:: WORK REQUIRED ::
In the records below, find the lines that include "Document" and copy each.

[Stored data entries]
____________
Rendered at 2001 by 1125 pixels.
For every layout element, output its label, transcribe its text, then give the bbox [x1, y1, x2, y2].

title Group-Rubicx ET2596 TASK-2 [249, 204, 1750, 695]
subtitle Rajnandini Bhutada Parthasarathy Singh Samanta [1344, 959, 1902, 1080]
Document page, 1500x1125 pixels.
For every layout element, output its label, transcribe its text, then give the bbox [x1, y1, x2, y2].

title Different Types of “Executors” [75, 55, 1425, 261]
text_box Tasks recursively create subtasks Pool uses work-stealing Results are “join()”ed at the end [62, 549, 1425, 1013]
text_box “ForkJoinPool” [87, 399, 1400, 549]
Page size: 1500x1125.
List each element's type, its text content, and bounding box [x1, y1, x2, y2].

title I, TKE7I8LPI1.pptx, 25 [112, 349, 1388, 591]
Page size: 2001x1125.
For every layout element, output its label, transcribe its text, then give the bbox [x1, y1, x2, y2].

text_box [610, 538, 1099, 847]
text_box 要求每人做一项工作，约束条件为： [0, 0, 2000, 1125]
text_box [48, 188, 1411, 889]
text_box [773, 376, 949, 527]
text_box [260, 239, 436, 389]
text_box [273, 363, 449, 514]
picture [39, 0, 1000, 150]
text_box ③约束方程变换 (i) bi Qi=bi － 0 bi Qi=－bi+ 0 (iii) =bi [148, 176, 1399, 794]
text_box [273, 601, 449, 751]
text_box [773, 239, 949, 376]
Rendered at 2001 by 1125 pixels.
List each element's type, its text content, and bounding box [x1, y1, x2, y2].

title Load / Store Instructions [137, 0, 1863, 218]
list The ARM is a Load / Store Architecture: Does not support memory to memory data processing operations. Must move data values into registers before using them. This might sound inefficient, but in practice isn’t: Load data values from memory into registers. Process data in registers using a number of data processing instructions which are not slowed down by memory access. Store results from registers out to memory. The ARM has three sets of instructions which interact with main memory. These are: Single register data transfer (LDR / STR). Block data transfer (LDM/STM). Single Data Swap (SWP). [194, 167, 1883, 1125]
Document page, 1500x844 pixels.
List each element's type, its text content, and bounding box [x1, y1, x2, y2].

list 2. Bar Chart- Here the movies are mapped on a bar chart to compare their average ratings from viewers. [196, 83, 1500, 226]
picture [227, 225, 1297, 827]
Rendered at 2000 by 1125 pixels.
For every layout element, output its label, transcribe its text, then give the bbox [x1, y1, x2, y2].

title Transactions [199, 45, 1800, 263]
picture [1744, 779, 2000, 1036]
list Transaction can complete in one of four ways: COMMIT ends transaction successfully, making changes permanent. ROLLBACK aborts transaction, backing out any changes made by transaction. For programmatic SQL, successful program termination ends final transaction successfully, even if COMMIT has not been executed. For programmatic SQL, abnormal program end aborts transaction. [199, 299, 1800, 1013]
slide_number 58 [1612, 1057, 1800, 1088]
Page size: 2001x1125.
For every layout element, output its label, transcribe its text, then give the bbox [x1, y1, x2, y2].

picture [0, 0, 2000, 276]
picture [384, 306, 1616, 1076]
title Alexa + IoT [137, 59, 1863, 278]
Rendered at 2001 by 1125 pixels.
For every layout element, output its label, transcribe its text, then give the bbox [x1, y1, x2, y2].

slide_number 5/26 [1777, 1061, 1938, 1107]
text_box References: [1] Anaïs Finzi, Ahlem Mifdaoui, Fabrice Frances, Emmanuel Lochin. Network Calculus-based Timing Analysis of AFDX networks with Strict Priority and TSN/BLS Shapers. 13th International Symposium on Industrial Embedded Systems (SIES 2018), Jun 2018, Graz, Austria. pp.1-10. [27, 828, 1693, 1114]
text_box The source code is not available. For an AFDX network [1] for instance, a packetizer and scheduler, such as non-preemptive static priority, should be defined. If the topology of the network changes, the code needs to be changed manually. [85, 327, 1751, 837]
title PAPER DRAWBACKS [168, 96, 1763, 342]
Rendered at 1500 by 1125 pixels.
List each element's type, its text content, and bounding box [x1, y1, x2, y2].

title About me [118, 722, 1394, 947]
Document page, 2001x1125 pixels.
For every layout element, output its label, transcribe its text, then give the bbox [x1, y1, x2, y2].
____________
:: EXERCISE OUTPUT ::
Document page, 1500x1125 pixels.
Document page, 1500x844 pixels.
Document page, 2001x1125 pixels.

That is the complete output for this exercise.